Direction par intérim
Suite à la démission de Jean-Pierre Baro, c’est son adjoint Licinio Da Costa qui assurera l’intérim en attendant que soit nommé un nouveau directeur ou une nouvelle directrice.
Mon commentaire a été censuré… politiquement incorrect?
Il faut aller tous dans le même sens ?
Il y a quelques jours, sur France Inter (excellente radio) léa Salamé (excellente journaliste) interrogeait une écrivaine. On en vient à parler des femmes (pas une journée sans que l’on parle des femmes).

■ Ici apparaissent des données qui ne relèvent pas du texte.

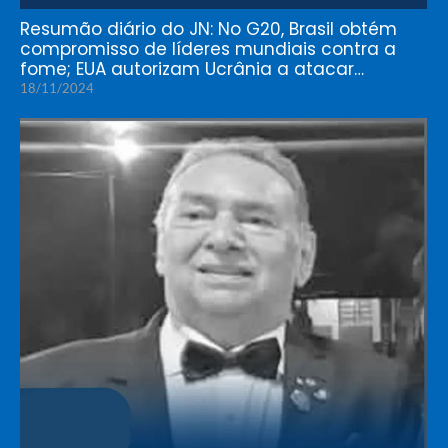
Resumão diário do JN: No G20, Brasil obtém
compromisso de líderes mundiais contra a
fome; EUA autorizam Ucrânia a atacar…
18/11/2024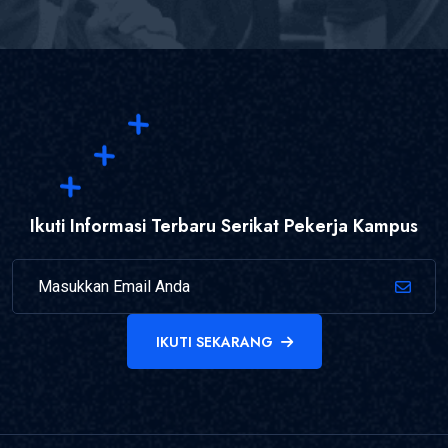
Ikuti Informasi Terbaru Serikat Pekerja Kampus
IKUTI SEKARANG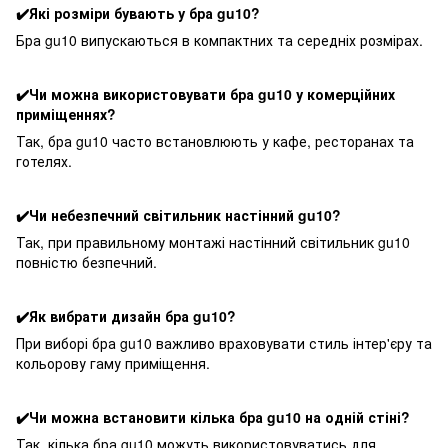
✔️Які розміри бувають у бра gu10?
Бра gu10 випускаються в компактних та середніх розмірах.
✔️Чи можна використовувати бра gu10 у комерційних
приміщеннях?
Так, бра gu10 часто встановлюють у кафе, ресторанах та
готелях.
✔️Чи небезпечний світильник настінний gu10?
Так, при правильному монтажі настінний світильник gu10
повністю безпечний.
✔️Як вибрати дизайн бра gu10?
При виборі бра gu10 важливо враховувати стиль інтер'єру та
кольорову гаму приміщення.
✔️Чи можна встановити кілька бра gu10 на одній стіні?
Так, кілька бра gu10 можуть використовуватись для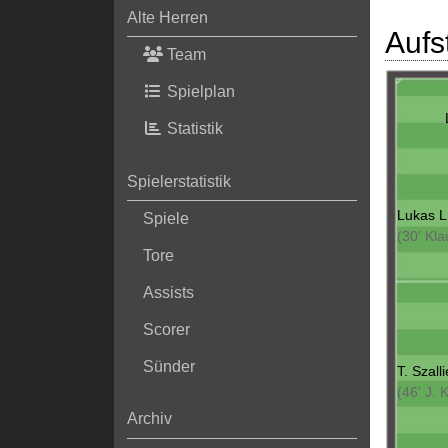
Alte Herren
Aufs
Team
Spielplan
Statistik
Spielerstatistik
Lukas L
Spiele
(30' Kla
Tore
Assists
Scorer
Sünder
T. Szall
(46' J. 
Archiv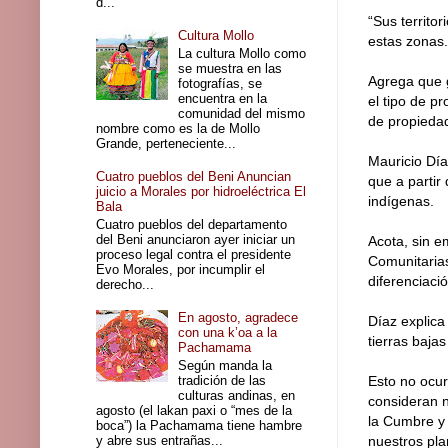
d...
“Sus territo
Cultura Mollo
estas zonas.
La cultura Mollo como
se muestra en las
Agrega que g
fotografías, se
encuentra en la
el tipo de p
comunidad del mismo
de propiedad
nombre como es la de Mollo
Grande, perteneciente...
Mauricio Día
Cuatro pueblos del Beni Anuncian
que a partir
juicio a Morales por hidroeléctrica El
indígenas.
Bala
Cuatro pueblos del departamento
del Beni anunciaron ayer iniciar un
Acota, sin e
proceso legal contra el presidente
Comunitarias
Evo Morales, por incumplir el
diferenciació
derecho...
En agosto, agradece
Díaz explica
con una k’oa a la
tierras bajas
Pachamama
Según manda la
tradición de las
Esto no ocur
culturas andinas, en
consideran n
agosto (el lakan paxi o “mes de la
la Cumbre y 
boca”) la Pachamama tiene hambre
y abre sus entrañas...
nuestros pla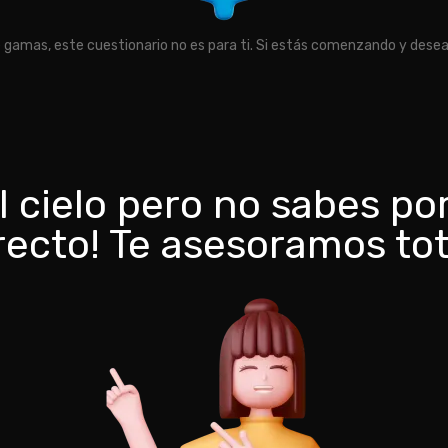
 gamas, este cuestionario no es para ti. Si estás comenzando y deseas
el cielo pero no sabes p
rrecto! Te asesoramos to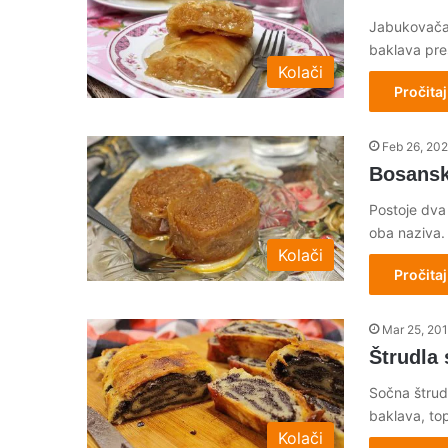
Jabukovača 
baklava pre
Kolači
Pročitaj
Feb 26, 20
Bosanske
Postoje dva 
oba naziva
Kolači
Pročitaj
Mar 25, 20
Štrudla
Sočna štrud
baklava, to
Kolači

Elle s’accordent sur l’importance du phénomène ‘me too’ qui a libéré la parole des femmes. “Oui, mais il y a eu des abus” … “Mais ce n’est pas grave, c’est pour la cause des femmes” a répondu la journaliste médiatique.
Salir et diffamer un homme n’est pas grave, puisque c’est pour la cause des femmes !!!
Je suis une femme , et j’avoue que je suis assez d’accord avec vous : depuis le début de ce mouvement (par ailleurs salutaire) beaucoup d’hommes ont été condamnés par la presse et le public, dès leur mise en cause, sans jugement ni même la moindre enquête. Les abus sont condamnables, dans les deux sens. Les femmes ne sont pas QUE des victimes, de même que tous les hommes ne sont pas des porcs, et ne méritent pas d’être balancés sans raison!
Une plainte pour viol classée sans suite, mais aucune sanction pour diffamation publique, et un homme sali et boycotté, dont la carrière est menacée. Et ce n’est pas le premier.
Vive la libération de la parole des femmes !
Le commentateur precedent oublie qu’une agression sexuelle est un crime…
Des dénonciations d’agressions sexuelles, pas une. 97% des violeurs présumés se drapent dans la présomption d’innocence: quelle valeur a cette dernière?
Ce sont les autorités de tutelle qui ont failli. Il fallait suspendre Mr Baro de suite, étudier calmement son cas, écouter tous et toutes, puis décider en toute serenité. Tout a été fait dans l’opacité, au mépris du personnel, des artistes et du public.